------ Excerpt to read
Rise Fall Three Methods
The Rise Fall Three Methods is a bullish continuation candlestick pattern that occurs during an uptrend. It consists of a five-candle formation and signals that the trend is likely to continue after a brief consolidation or pullback.
Characteristics:
Five-candlestick pattern.
First candle: A large bullish candle, confirming the ongoing uptrend.
Second to fourth candles: Smaller bearish or neutral candles that fall within the range of the first bullish candle, indicating a brief period of consolidation or pullback.
Fifth candle: A large bullish candle that closes above the first candle’s high, confirming the continuation of the uptrend.
Occurs in an uptrend, suggesting that the market will resume its bullish direction.
Interpretation and Usage
The Rise Fall Three Methods pattern suggests that after a strong bullish move, there is a temporary pullback or consolidation that is short-lived. The pattern reflects that the market is taking a brief rest, and buyers remain in control. The final bullish candle indicates that the trend will continue in the upward direction.
How to Use the Rise Fall Three Methods Pattern:
Confirm with Volume: Higher volume on the fifth candle strengthens the continuation signal.
Wait for Confirmation: Traders often look for additional bullish candles after the pattern to confirm the trend continuation.
Combine with Other Indicators: RSI, MACD, and support levels can help validate the continuation of the bullish trend.
Stop-Loss Placement: A stop-loss is typically placed below the low of the smaller consolidation candles (second to fourth candles) to manage risk.
Separating Lines
The Separating Lines is a bullish or bearish continuation candlestick pattern that appears after a strong trend. It consists of two candles, and its interpretation depends on the direction of the trend preceding the pattern. It shows that the market is pausing before continuing in the same direction.
Characteristics:
Two-candlestick pattern.
First candle: A large candle in the direction of the prevailing trend (bullish or bearish).
Second candle: A small candle that opens within the range of the first candle and closes in the same direction, without overlapping the first candle completely.
------------
## Description of the task
Continue the passage above on candlestick continuation patterns, starting after its last sentence.
------ Information supplied
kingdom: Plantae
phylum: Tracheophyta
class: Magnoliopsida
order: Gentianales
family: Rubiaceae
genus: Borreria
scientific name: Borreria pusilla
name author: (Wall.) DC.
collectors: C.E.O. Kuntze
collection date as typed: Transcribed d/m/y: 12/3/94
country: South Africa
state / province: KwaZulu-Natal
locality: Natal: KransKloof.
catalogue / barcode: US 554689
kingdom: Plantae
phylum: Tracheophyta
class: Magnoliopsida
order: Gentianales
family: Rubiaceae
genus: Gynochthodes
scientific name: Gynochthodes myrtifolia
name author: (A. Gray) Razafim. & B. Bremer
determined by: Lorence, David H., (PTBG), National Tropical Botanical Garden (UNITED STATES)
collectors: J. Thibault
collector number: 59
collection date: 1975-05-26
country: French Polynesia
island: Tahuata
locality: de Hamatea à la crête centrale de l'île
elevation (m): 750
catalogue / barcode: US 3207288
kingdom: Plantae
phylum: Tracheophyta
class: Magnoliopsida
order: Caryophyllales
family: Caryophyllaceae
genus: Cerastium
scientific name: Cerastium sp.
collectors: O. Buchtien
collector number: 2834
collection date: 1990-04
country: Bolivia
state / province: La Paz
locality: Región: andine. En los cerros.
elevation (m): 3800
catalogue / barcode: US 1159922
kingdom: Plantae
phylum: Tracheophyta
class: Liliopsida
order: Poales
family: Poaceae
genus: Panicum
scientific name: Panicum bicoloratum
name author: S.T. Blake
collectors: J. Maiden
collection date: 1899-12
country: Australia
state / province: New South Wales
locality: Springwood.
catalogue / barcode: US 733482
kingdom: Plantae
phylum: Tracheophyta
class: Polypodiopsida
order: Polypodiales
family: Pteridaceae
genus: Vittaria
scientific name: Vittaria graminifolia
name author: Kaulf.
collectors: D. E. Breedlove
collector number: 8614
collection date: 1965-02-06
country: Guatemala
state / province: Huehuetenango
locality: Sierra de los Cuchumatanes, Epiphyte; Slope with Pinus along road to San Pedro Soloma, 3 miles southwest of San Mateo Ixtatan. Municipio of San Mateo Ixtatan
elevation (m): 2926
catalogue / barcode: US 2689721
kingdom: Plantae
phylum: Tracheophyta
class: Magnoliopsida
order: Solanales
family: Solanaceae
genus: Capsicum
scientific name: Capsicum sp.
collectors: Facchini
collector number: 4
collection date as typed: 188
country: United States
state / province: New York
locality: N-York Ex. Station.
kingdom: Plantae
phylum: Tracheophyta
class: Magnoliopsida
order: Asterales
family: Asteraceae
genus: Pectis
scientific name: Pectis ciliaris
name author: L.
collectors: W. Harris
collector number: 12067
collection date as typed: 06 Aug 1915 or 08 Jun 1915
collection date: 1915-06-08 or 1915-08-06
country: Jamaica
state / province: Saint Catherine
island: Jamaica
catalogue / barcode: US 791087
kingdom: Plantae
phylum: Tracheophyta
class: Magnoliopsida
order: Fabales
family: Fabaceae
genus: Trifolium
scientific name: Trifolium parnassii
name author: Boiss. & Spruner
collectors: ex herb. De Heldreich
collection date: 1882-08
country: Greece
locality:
------------
## Reply
Occurs after a strong trend, suggesting that the market is likely to continue in the direction of the trend.
Interpretation and Usage
The Separating Lines pattern suggests that the market is experiencing a temporary pause or consolidation, but the prevailing trend remains intact. The second candle doesn't completely reverse the first candle's move, showing that the market is still leaning in the same direction as the prior trend.
Bullish Separating Lines: After a strong uptrend, the first candle is bullish, and the second candle is a small bullish candle that continues the uptrend.
Bearish Separating Lines: After a strong downtrend, the first candle is bearish, and the second candle is a small bearish candle that continues the downtrend.
How to Use the Separating Lines Pattern:
Confirm with Volume: Volume should be higher on the first candle and consistent on the second candle for a stronger continuation signal.
Wait for Confirmation: Traders may wait for the next few candles to confirm that the trend is continuing in the direction of the prevailing trend.
Combine with Other Indicators: RSI, MACD, and trend lines can help validate the continuation.
Stop-Loss Placement: A stop-loss is typically placed below the low (for bullish setups) or above the high (for bearish setups) of the second candle to manage risk.
Short Line
The Short Line is a bearish continuation candlestick pattern that signals the market is likely to resume its downward direction after a brief pause or consolidation. It consists of a single candlestick with a small real body and minimal shadows, indicating a period of indecision before the trend continues.
Characteristics:
Single-candlestick pattern.
Small real body, showing little difference between the opening and closing prices.
Minimal upper and lower shadows, indicating little price movement within the candle's time frame.
Occurs after a strong downtrend, signaling a continuation of the bearish trend.
Interpretation and Usage
The Short Line pattern suggests that after a strong bearish move, the market is pausing or consolidating briefly before resuming the downward movement. The small body and minimal shadows reflect indecision, but the market is still showing signs of continuing the downtrend.
How to Use the Short Line Pattern:
Confirm with Volume: Low volume on the Short Line candle strengthens the pattern's indication of indecision before the continuation of the trend.
Wait for Confirmation: Traders often wait for a bearish candle after the Short Line to confirm the continuation of the downtrend.
Combine with Other Indicators: RSI, MACD, and support/resistance levels can help confirm the continuation of the bearish trend.
Stop-Loss Placement: A stop-loss is typically placed above the high of the Short Line candle to manage risk if the trend does not continue.
Stalled Pattern
The Stalled Pattern is a bearish reversal candlestick pattern that occurs during an uptrend. It signals that the bullish momentum has weakened, and a potential reversal to the downside may be imminent. The pattern typically consists of a single candlestick with a small real body and long upper shadow, showing that despite the price rising during the session, the buyers lost control and the price retraced towards the opening level.
Characteristics:
Single-candlestick pattern.
Small real body, indicating a narrow range between the open and close.
Long upper shadow, showing that the price moved significantly higher but failed to hold onto the gains.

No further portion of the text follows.